Never before have investors enjoyed such wide access to investment tools and sources of information. However, with this wealth of data and information, why is it then, that most investors (including most “professionals”) under perform the market?
  • Most have very short time horizons and are unduly influenced by monthly/yearly swings in the market;
  • Most do not have the patience to wait until “undervalued” stocks are finally recognized by Mr. Market (this is the case especially with the value approach);
  • Many are seduced by fads (e.g. the dot com mania; housing; uranium; exotic ETFs ... tulips) and party on to financial oblivion i.e. they think they are “investing” instead of speculating, which is an entirely different game;
  • Many, especially institutional investors, are torpedoed by institutional constraints e.g. personal performance measures such as quarterly/yearly gains or losses on managed portfolios sometimes cause portfolio managers to act in strange ways;
  • Some institutional investors are over confident. Further, expressions of self doubt or hesitation in such a competitive environment do not fit in well with the prevailing culture of aggression;
  • Many overeducated investors cannot think out of the box. It seems as if the level of one's formal training equates inversely to one's ability to recognize patterns which don't fit one's preconceptions. I mentioned this in an earlier edition where secretaries outperformed highly educated mining geologists in a pattern recognition game;
  • The 24/7 financial news system creates undue “noise” which can influence susceptible individuals. Many of the “bingo callers” who blight the airwaves are not much more than lacquer-haired bimbos and bimbettes ... some of them may be good at interviews ... others may have a persona based on outlandish personal attributes ... but most of them are poor investors – otherwise – why would any person (other than a narcissist) turn up for work each day in such a crazy environment?); and,
  • In the final analysis, most people do not have the philosophical grounding and discipline to develop and follow a system (all great investors comment on this).
My advice:
  1. Accept personal responsibility for your financial well being. You alone will act in your own self interest. Others will generally put their interests before yours.

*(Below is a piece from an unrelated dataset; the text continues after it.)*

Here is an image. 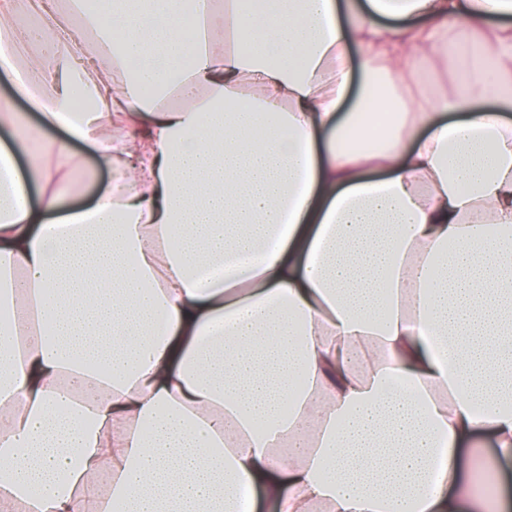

  2. For the equities component of your portfolio, you may wish to give serious consideration to investing in pure market indices via ETFs. You will outperform most active investment vehicles over time and the outrageous management fees and other charges associated with mutual funds will not erode your returns. Anyone can do this. For more information, read this interview with John Bogel. http://www.advisorone.com/2012/09/25/how-john-bogle-really-sees-etfs

  3. Read all you can about various investment approaches and determine those approaches which best fit your constitution. For example, if you are not prepared to go against the herd, the value approach is not for you – best to invest in market indices.
  1. Be prepared to work: become financially literate; invest time in learning and monitor your investments. Those “magical” systems which promise outlandish returns with little effort are usually the products of shysters seeking to line their pockets.

  2. Prepare checklists to assist in the initial identification of potential stocks and your subsequent follow-up investigations (the checklists may be different). I maintain a “watch list” of potential acquisitions in order to get a “feel” for the market and also, to provide a list of replacement candidates for shares sold. This lessens the temptation to jump in quickly with new purchases.

  3. Develop a “life plan” to provide a context for things financial. That way, you will be more motivated. I have devoted a lot of space to this topic in previous editions.
  4. Know yourself.

  5. Exercise discipline and stay the course.